If You Have to Have Ice In Your Whisky, Make it Antarctica Glacier Ice
Whisky in Antarctica
In March, I boarded a ship to Antarctica to shoot a documentary on climate change. The Ocean Endeavor departed from Ushuaia, on the southernmost tip of Argentina, and sailed around West Antarctica for 10 days.
My fellow passengers were a strange mix of scientists, tourists, and climate-change campaigners. As I watched the ship fuel up in Ushuaia, I worried about my sea legs. The furthest I’d sailed so far was the ferry from Dover to Calais. Crossing the Drake Passage—the body of water between Cape Horn, Chile, and West Antarctica—has been described as similar to being inside a washing machine, as the rough waves of the Southern Ocean squeeze through the bottlenecked passage. But it was the only way through.
So, for two days, as the ship heaved up-and-down and side-to-side and my stomach followed suit, I told myself it was a small price to pay for visiting the driest, windiest, coldest place on earth. We finally reached calm waters, and Half Moon Island. Six days of landings on the South Shetland Islands followed. During our various trips from ship to island, which we made in tiny zodiac boats so we wouldn’t disturb the wildlife, the ship’s crew informed us that it was tradition to collect glacier ice from the sea. (Not for scientific reasons, but because it was nice to have glacier ice with your whisky.) We unfurled a small fishing net and hauled a nearby floating chunk onto the boat.
As the end of the trip approached, the return journey through the Drake Passage loomed. But before that, a rite of passage awaited: the Polar Plunge, for those who have made it to Antarctica by ship. All I had to do was jump from the boat into Antarctic waters. Without a wetsuit.
I was reluctant, but after some good-old peer pressure and the prospect of a post-plunge whisky I lined up, and dove headfirst into water so dark it resembled black ink. My body felt like it was being stuck by thousands of pins. When I surfaced, I took a gasp so big it felt like my lungs were bottomless. I clambered out and scuttled to the bar to meet my fellow plungers.
The Nautilus Bar was on the top deck, with almost-panoramic windows so you couldn’t forget you were drinking at the South Pole.

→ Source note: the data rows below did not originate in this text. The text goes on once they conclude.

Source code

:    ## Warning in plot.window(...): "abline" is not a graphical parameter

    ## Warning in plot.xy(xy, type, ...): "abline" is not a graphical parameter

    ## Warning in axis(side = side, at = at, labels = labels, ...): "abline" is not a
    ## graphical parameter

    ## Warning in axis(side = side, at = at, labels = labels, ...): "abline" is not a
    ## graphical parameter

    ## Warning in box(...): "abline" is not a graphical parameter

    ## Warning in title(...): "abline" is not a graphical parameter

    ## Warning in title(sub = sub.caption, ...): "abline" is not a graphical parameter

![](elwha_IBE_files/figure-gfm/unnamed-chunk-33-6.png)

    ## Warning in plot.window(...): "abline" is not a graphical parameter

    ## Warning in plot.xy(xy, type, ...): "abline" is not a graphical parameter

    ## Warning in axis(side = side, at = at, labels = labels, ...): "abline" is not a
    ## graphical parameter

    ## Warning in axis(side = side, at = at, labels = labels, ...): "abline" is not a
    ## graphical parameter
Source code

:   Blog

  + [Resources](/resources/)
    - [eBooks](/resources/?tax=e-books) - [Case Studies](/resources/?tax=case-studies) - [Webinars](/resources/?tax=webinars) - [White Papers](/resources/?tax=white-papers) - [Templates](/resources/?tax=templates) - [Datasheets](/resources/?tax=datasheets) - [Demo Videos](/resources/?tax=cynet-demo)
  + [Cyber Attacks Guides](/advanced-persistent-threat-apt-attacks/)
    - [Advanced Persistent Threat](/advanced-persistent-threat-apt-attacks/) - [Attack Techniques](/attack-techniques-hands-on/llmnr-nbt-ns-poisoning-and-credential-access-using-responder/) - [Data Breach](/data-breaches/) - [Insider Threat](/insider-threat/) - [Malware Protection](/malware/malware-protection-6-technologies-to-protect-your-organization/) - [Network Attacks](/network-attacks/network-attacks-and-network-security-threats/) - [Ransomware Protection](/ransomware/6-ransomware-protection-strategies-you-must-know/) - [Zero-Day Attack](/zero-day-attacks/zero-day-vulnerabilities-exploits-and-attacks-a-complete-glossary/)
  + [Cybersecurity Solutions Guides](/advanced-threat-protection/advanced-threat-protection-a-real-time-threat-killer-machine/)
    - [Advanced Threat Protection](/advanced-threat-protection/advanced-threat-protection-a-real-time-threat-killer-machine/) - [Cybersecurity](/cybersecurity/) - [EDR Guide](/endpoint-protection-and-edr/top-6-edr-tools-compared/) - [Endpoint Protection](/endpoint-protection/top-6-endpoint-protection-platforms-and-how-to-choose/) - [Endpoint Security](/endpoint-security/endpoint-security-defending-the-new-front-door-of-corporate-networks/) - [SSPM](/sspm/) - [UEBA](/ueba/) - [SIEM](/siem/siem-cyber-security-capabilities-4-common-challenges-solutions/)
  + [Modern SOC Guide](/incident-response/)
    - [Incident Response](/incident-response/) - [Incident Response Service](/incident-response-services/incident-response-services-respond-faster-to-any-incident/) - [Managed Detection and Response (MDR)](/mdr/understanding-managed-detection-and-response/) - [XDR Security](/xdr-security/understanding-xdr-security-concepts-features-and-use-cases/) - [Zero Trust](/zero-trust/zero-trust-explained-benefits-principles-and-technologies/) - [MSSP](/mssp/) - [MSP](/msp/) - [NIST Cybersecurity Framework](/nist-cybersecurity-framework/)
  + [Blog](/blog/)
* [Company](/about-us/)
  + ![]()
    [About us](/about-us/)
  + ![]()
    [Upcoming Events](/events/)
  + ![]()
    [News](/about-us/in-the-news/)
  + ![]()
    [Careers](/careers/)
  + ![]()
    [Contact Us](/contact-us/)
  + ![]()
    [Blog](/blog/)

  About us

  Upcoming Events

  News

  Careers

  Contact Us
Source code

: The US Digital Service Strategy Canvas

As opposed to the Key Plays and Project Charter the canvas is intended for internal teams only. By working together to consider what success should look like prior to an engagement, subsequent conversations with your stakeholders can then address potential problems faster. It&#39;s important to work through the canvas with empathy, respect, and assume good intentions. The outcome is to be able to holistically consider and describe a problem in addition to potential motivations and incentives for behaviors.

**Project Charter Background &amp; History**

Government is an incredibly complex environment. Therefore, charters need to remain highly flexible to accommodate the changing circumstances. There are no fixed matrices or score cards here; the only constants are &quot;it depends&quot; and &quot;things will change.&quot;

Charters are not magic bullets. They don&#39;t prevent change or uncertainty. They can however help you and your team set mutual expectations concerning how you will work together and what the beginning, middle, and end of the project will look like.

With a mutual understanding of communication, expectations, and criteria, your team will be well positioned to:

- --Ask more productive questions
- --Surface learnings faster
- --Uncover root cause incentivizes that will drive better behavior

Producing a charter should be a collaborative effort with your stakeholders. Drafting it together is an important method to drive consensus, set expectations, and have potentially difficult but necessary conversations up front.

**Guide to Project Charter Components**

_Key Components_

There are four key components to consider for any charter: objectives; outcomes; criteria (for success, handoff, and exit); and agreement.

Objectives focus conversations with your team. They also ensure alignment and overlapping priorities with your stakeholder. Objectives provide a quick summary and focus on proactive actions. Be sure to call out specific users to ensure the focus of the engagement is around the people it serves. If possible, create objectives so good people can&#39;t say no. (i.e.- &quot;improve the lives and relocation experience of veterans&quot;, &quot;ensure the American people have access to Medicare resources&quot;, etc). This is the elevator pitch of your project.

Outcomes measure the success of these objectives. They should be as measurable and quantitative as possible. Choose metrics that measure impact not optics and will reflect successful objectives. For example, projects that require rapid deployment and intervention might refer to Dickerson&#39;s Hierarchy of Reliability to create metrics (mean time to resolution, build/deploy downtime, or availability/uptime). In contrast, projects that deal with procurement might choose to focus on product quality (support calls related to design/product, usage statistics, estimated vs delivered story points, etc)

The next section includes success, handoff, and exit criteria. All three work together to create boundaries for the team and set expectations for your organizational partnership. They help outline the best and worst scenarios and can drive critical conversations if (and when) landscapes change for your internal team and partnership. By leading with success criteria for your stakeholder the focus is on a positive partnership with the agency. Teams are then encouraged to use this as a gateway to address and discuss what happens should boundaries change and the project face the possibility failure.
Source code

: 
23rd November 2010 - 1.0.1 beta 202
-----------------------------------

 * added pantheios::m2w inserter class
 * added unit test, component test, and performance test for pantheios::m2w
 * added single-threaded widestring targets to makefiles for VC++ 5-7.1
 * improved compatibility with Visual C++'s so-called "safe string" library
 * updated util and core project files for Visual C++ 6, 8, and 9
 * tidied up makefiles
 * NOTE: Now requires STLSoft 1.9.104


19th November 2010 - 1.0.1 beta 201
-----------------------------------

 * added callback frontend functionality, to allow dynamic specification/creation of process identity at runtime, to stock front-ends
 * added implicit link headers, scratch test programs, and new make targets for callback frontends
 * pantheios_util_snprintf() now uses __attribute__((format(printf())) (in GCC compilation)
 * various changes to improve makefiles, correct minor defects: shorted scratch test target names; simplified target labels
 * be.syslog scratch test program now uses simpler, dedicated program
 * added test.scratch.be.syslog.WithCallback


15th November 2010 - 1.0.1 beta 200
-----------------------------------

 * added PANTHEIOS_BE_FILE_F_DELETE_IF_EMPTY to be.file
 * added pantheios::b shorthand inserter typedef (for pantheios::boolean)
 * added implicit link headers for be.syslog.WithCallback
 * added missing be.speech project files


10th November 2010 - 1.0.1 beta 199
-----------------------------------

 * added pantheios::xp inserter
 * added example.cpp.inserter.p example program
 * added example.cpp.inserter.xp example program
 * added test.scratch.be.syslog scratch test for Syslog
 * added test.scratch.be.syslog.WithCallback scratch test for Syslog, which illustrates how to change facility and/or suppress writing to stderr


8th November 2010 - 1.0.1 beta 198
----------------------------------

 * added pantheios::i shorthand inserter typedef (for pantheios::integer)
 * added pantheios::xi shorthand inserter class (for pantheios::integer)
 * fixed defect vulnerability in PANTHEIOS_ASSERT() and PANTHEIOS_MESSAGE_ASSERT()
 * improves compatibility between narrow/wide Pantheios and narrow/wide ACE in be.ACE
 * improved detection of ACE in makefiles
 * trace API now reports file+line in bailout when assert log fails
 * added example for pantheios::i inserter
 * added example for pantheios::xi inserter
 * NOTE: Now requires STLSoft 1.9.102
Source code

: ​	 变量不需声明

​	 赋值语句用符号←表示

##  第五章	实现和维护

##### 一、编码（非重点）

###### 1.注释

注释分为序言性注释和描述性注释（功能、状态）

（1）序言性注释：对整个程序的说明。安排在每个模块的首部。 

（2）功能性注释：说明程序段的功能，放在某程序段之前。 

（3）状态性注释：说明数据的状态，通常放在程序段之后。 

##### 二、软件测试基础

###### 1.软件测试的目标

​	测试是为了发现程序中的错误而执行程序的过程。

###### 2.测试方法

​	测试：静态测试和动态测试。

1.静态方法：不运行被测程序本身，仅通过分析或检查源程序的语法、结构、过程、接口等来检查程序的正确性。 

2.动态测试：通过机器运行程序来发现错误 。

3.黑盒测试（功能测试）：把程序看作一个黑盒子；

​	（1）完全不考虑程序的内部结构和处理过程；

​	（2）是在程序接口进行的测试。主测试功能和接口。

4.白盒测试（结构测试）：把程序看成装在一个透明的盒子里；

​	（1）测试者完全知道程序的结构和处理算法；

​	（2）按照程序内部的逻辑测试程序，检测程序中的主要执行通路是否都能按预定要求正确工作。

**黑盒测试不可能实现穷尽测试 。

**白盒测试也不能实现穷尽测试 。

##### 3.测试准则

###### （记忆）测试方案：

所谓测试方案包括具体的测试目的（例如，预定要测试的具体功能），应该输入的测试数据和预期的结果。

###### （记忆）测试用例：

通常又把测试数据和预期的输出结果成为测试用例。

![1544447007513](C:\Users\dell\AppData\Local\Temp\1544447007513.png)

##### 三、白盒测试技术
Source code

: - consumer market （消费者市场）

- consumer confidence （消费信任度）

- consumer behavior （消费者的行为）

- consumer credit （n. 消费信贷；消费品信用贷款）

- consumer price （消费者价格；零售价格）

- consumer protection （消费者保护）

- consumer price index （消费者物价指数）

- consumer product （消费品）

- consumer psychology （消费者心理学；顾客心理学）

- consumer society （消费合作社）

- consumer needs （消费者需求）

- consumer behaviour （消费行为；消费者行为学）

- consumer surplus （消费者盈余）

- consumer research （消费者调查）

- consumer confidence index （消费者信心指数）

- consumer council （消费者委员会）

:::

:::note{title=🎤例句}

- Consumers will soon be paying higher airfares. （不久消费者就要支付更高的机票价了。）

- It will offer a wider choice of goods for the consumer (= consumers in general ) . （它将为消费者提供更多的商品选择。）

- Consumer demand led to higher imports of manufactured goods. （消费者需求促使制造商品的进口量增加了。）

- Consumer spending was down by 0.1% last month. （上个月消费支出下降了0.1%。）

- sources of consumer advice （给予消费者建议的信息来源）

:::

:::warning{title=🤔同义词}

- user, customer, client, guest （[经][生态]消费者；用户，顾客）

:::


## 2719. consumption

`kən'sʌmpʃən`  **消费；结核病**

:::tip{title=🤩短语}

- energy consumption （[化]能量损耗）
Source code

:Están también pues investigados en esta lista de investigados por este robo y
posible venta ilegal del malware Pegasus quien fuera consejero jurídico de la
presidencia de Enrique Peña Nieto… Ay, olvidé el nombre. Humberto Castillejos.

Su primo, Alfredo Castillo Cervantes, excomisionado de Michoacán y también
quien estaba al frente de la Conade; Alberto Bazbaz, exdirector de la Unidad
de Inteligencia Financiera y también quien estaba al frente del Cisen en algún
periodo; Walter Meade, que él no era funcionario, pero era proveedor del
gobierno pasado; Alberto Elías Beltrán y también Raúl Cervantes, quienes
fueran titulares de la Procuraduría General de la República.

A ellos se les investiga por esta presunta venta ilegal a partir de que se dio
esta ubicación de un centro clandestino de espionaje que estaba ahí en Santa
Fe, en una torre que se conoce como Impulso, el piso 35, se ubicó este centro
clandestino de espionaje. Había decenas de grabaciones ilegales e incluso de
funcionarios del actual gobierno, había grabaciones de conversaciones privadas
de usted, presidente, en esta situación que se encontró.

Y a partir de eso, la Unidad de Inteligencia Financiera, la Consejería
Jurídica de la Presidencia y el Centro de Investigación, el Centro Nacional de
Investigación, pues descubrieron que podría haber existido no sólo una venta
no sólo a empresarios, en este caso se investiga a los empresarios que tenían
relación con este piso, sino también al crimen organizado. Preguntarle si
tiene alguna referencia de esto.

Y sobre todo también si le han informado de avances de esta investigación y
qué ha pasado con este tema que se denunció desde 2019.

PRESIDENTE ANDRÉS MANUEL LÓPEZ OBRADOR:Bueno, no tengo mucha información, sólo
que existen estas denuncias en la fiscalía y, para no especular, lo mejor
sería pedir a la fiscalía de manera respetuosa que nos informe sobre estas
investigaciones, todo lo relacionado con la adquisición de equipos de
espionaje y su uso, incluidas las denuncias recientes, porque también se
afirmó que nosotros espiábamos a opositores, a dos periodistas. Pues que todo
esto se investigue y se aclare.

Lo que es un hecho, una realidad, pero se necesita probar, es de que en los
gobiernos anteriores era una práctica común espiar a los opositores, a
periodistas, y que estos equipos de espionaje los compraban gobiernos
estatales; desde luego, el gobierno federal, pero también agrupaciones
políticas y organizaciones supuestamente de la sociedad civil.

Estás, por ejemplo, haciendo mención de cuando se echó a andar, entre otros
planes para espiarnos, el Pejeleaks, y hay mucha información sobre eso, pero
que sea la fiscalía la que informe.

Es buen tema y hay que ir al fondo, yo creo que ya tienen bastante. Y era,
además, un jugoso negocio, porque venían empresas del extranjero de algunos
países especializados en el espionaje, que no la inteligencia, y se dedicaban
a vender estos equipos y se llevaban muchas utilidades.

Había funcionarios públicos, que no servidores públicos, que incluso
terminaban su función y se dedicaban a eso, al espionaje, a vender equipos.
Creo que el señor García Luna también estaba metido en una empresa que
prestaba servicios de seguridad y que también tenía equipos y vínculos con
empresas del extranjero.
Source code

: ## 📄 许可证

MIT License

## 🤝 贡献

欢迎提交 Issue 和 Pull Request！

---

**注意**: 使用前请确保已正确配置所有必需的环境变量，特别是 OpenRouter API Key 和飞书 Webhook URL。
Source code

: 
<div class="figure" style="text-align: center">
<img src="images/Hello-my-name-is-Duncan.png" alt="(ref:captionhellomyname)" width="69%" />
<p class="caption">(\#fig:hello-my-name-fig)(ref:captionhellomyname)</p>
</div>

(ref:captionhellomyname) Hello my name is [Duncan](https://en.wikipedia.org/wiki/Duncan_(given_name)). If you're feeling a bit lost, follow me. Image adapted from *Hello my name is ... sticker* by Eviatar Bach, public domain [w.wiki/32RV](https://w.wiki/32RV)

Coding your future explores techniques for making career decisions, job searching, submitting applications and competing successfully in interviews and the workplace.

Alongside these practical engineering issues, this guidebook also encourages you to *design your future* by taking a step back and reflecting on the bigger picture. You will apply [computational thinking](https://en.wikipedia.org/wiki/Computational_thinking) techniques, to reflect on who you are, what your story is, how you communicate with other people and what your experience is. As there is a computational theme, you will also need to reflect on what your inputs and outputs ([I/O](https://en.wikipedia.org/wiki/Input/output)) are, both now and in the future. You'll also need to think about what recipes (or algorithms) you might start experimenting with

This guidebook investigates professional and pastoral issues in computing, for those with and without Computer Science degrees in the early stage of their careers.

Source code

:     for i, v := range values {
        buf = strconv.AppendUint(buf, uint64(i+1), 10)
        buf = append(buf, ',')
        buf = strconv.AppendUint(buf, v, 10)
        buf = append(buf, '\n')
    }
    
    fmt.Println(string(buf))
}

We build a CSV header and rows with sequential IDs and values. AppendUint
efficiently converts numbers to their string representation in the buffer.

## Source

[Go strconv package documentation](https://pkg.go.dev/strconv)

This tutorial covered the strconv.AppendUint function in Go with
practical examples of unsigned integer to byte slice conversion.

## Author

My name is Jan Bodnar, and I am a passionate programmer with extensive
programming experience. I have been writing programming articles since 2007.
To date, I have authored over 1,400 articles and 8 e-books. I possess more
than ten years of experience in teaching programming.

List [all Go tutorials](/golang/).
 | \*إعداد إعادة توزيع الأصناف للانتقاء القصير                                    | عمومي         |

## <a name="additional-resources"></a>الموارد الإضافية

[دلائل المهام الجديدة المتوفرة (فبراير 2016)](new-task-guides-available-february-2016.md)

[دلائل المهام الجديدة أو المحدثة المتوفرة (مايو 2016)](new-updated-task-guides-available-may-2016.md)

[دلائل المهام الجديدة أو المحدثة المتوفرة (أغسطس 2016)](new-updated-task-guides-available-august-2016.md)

It was busy. Fellow plungers in bathrobes toasted each other. And there, atop the counter on a plinth, was the glacier ice we’d fished out of the water, glistening under the light. It was about time to upgrade from my cranberry juice and test it out.
“Whisky, big. On the rocks.”
The barman duly chiseled a chunk off and plopped it in my tumbler. I took a sip. It was cold—and salty.